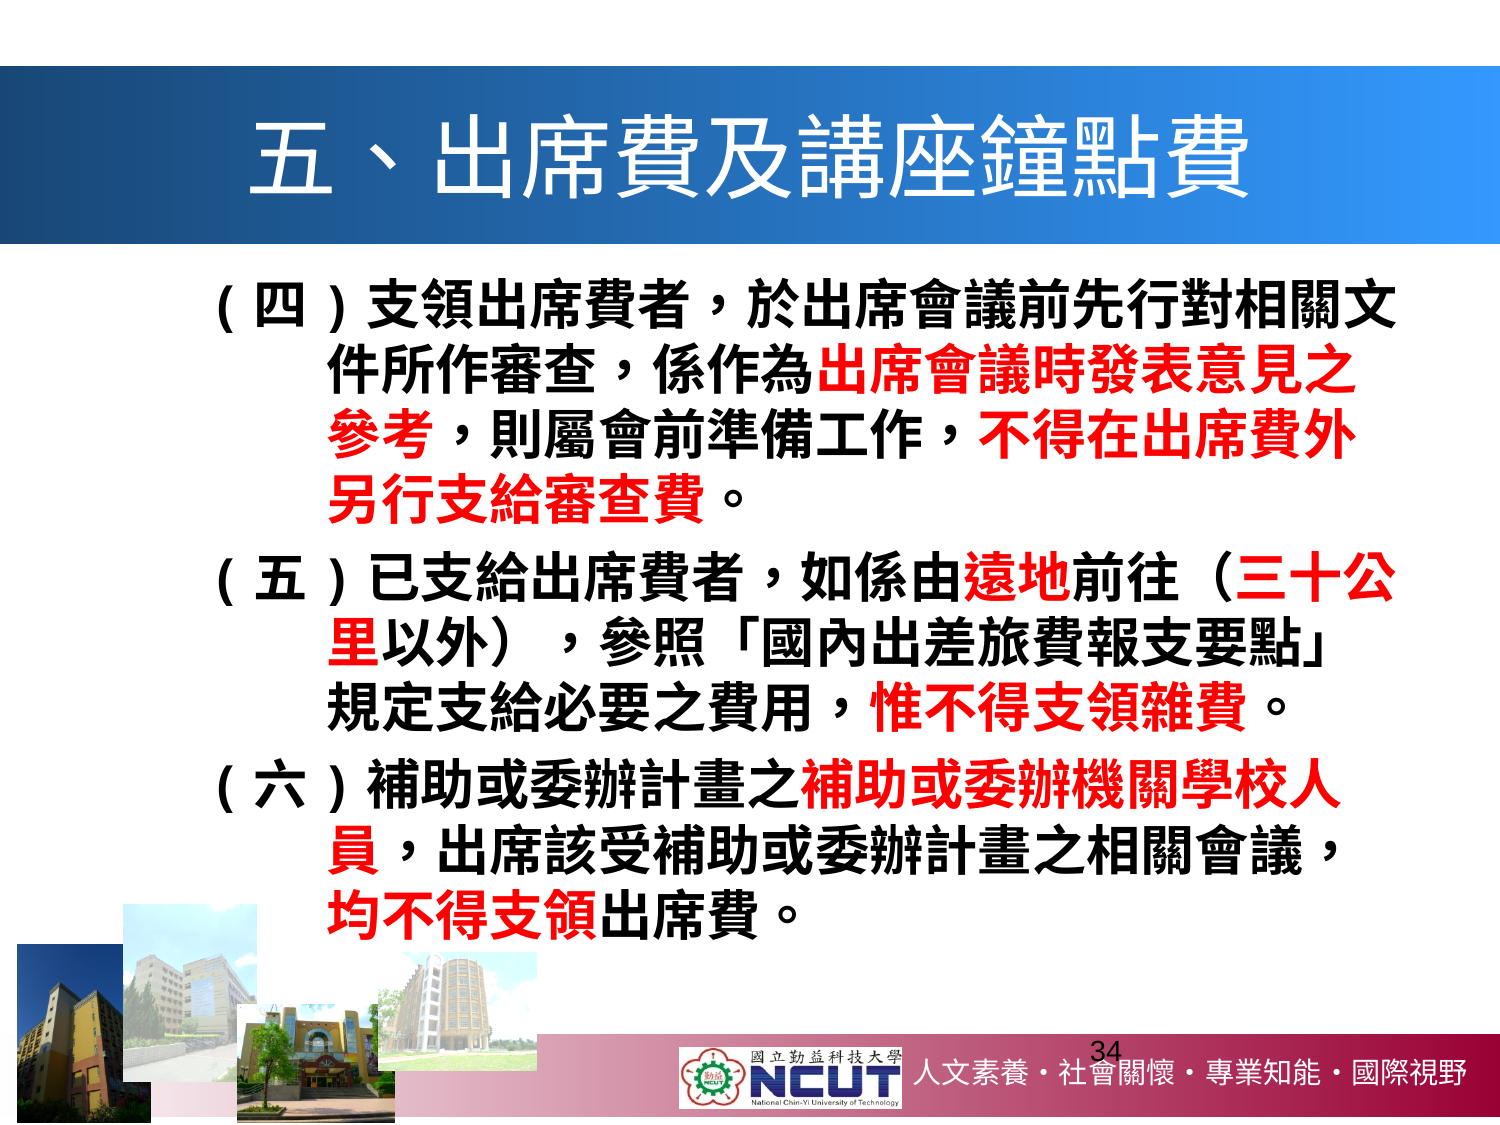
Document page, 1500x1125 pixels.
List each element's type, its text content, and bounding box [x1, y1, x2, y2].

text_box [1074, 1024, 1426, 1103]
title 五、出席費及講座鐘點費 [0, 66, 1500, 244]
list (四)支領出席費者，於出席會議前先行對相關文件所作審查，係作為出席會議時發表意見之參考，則屬會前準備工作，不得在出席費外另行支給審查費。 (五)已支給出席費者，如係由遠地前往（三十公里以外），參照「國內出差旅費報支要點」規定支給必要之費用，惟不得支領雜費。 (六)補助或委辦計畫之補助或委辦機關學校人員，出席該受補助或委辦計畫之相關會議，均不得支領出席費。 [75, 262, 1426, 1005]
----
Objective
Please revise the items above so that "bounding box" becomes "enclosing rectangle" and nothing else changes. Leave the pictures out of your answer.

Result for this task
Document page, 1500x1125 pixels.
List each element's type, its text content, and enclosing rectangle [x1, y1, x2, y2].

text_box [1074, 1024, 1426, 1103]
title 五、出席費及講座鐘點費 [0, 66, 1500, 244]
list (四)支領出席費者，於出席會議前先行對相關文件所作審查，係作為出席會議時發表意見之參考，則屬會前準備工作，不得在出席費外另行支給審查費。 (五)已支給出席費者，如係由遠地前往（三十公里以外），參照「國內出差旅費報支要點」規定支給必要之費用，惟不得支領雜費。 (六)補助或委辦計畫之補助或委辦機關學校人員，出席該受補助或委辦計畫之相關會議，均不得支領出席費。 [75, 262, 1426, 1005]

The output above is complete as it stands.